Immune checkpoint inhibitors increase the immune system’s activity so most of their AEs are immune related (irAEs). Often these have a delayed onset and occur weeks to months or even after therapy has ceased. They are typically mild and reversible. However, there is one exception and that is endocrine toxicity. The best way to manage irAEs is supportive care, corticosteroids, and holding the therapy if the AE is significant. Most of these effects will resolve within weeks to months.

Glode emphasized that corticosteroid treatment used to treat irAEs has risks including hyperglycemia, fluid retention, anxiety, and adrenal insufficiency. If used over the long term, they can cause or contribute to Cushingoid features, osteoporosis, glaucoma, muscle weakness, and an increased tendency to develop opportunistic infections.

Glode indicated that it is not clear why some patients have serious reactions to immune checkpoint inhibitors, and it is also unclear if these reactions correlate with improved antitumor response. Managing these AEs with immunosuppression does not result in poor treatment outcomes. In most cases, patients interrupt their checkpoint inhibitor therapy briefly, but dose reductions are not used.

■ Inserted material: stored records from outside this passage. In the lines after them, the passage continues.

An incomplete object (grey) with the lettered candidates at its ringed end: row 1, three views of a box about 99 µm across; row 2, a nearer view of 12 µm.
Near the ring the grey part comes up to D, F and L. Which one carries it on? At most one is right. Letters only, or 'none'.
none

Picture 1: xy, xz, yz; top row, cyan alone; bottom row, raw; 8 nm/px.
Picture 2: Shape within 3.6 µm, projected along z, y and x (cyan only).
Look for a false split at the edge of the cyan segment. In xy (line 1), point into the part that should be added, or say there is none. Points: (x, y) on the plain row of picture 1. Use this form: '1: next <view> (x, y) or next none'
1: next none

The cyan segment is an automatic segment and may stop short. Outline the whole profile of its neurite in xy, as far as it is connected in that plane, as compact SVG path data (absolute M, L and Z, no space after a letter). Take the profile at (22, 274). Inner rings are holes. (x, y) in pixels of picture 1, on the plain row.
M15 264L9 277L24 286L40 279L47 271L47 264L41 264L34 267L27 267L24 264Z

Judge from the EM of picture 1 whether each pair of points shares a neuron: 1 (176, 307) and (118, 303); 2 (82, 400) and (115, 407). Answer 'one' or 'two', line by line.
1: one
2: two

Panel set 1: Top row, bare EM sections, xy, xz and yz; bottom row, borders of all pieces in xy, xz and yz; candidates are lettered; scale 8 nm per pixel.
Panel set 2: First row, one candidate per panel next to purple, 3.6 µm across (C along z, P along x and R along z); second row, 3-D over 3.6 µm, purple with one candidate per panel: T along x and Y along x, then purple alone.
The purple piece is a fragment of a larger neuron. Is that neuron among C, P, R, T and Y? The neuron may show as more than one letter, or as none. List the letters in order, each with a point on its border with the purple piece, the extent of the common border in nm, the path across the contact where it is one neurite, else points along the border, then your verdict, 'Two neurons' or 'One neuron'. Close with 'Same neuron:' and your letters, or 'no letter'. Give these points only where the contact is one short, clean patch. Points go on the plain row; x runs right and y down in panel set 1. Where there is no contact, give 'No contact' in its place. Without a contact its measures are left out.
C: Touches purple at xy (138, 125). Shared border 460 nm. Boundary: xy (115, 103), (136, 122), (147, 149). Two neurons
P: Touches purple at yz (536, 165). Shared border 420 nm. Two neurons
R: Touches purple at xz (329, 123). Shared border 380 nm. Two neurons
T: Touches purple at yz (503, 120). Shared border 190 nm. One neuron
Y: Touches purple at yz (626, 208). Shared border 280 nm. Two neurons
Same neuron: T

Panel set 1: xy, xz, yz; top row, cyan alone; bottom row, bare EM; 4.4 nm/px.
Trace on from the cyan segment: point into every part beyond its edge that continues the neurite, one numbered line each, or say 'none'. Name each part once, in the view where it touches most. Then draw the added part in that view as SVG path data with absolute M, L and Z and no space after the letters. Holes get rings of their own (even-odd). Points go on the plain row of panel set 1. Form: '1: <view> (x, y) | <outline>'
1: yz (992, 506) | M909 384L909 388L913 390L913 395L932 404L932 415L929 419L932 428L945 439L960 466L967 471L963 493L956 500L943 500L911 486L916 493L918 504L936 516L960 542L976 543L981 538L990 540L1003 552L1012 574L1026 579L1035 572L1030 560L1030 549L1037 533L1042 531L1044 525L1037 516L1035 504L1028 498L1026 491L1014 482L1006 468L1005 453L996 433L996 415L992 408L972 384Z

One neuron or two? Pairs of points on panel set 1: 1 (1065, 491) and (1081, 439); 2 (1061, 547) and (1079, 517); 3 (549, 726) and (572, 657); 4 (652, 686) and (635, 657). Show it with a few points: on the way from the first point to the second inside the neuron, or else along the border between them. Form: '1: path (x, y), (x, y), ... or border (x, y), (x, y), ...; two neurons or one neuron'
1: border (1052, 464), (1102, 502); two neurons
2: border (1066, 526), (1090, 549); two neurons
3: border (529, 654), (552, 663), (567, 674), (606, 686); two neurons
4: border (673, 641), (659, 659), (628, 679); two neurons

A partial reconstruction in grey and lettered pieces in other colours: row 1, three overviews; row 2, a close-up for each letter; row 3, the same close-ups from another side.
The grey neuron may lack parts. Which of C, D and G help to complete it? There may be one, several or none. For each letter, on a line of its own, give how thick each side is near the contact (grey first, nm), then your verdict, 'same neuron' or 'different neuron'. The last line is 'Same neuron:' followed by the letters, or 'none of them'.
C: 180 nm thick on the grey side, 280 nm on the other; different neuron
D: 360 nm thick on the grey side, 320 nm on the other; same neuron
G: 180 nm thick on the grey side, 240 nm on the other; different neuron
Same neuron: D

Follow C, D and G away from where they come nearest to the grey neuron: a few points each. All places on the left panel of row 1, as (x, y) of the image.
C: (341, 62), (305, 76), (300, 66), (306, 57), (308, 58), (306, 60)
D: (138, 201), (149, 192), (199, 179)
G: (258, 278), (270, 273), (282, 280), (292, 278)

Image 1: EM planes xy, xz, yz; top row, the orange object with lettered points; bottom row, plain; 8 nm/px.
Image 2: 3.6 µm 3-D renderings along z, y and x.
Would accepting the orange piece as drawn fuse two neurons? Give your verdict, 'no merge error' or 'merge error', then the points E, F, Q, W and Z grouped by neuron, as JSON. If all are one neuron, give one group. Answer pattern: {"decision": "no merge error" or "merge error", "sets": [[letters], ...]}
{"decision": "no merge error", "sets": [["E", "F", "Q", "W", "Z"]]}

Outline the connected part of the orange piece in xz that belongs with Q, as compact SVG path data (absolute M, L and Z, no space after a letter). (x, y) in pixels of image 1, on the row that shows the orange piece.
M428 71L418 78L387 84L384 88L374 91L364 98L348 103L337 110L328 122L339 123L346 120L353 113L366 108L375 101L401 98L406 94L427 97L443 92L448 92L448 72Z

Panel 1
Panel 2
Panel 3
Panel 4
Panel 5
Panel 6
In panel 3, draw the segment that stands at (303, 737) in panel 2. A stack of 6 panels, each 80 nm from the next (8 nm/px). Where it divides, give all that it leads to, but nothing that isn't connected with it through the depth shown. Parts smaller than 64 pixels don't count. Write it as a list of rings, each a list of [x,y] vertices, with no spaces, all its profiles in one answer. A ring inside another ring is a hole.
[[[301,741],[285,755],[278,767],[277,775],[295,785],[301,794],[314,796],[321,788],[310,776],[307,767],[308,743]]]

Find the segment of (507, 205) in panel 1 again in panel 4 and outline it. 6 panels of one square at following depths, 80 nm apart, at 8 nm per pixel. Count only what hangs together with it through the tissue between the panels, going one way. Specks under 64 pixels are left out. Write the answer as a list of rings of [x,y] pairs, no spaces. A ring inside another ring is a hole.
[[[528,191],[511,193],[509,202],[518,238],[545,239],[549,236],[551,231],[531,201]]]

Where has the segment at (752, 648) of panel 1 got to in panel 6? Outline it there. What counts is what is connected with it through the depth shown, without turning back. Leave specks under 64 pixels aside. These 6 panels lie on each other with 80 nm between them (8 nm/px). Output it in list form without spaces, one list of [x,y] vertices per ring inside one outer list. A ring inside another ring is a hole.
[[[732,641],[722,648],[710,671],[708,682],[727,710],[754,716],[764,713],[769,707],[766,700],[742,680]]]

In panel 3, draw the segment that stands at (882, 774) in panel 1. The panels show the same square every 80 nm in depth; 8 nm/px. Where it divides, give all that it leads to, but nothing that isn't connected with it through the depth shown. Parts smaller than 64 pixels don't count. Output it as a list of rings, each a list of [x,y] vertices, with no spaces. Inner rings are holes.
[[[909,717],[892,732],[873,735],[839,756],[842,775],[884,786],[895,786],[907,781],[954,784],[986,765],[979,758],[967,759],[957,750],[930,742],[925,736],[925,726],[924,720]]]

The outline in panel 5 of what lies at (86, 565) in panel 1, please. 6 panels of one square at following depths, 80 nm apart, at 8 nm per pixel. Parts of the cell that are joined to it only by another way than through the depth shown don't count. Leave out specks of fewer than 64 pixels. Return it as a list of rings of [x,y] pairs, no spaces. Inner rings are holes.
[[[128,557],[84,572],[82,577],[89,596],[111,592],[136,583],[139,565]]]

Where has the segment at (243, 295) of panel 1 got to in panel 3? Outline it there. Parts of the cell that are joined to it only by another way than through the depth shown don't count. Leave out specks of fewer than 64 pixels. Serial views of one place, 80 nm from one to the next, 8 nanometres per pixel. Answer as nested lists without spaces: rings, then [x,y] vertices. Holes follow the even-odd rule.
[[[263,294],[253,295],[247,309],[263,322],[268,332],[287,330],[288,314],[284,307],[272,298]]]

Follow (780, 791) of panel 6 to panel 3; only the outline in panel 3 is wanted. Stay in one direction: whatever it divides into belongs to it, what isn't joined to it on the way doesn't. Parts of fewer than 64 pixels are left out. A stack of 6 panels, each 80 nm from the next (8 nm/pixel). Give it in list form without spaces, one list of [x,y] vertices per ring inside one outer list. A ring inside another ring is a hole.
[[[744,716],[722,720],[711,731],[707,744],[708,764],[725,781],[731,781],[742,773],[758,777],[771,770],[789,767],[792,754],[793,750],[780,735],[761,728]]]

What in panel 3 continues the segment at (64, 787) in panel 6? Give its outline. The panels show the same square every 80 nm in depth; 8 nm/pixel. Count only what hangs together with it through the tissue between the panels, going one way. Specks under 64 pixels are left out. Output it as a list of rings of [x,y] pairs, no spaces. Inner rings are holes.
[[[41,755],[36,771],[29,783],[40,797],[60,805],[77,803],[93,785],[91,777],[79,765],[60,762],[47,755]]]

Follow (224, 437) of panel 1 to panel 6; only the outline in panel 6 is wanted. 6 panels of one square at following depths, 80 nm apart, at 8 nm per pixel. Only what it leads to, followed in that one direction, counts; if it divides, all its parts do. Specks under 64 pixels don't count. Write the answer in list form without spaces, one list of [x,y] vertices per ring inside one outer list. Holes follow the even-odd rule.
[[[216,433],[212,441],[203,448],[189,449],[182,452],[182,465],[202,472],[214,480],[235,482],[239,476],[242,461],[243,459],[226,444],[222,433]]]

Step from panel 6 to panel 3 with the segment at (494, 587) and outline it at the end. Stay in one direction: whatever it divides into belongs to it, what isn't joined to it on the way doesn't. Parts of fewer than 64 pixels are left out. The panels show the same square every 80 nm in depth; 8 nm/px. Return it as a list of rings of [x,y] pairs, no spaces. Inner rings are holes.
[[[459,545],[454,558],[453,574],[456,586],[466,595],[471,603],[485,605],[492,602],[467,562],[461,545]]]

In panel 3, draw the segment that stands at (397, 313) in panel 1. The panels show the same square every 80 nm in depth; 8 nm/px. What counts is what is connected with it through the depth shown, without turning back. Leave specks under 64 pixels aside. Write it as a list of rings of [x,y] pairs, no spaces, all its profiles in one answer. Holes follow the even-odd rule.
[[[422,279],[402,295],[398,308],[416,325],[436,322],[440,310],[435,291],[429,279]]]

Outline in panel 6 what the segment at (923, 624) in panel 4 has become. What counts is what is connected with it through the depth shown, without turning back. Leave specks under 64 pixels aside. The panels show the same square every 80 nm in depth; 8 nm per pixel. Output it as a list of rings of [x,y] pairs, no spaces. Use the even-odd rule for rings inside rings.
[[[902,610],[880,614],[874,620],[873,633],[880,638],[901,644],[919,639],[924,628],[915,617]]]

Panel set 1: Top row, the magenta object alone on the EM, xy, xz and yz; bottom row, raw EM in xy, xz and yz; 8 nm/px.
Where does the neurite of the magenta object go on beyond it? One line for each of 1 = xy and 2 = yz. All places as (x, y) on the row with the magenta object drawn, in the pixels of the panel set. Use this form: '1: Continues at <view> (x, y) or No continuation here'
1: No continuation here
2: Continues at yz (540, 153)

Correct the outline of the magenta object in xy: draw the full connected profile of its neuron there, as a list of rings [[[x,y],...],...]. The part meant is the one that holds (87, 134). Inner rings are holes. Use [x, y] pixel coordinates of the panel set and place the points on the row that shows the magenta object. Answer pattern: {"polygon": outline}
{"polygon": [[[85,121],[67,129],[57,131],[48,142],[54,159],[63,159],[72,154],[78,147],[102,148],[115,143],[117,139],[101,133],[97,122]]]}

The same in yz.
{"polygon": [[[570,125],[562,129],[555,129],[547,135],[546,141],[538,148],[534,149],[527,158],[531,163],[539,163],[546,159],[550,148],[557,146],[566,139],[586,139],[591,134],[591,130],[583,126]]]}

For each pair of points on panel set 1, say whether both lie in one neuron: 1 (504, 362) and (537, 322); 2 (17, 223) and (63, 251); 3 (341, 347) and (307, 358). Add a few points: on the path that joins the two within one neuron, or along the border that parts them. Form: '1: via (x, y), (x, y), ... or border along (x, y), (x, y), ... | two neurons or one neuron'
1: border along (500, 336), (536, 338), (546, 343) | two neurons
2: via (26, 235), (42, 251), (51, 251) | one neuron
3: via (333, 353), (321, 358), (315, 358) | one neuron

A number of oncology specialists are always part of the interprofessional team, including medical, surgical, and radiation oncologists in addition to dietitians, speech language pathologists, dentists, psychiatrists, and social workers. Including a pharmacist on the team can improve care considerably if they employ their patient education skills and become involved in supportive care. They are also exceptional at AE management, pain management, and as providers of tobacco and alcohol cessation coaching. Pharmacists can ensure that patients are appropriately immunized with HPV vaccine, and recommend alternative dosage forms when patients are struggling.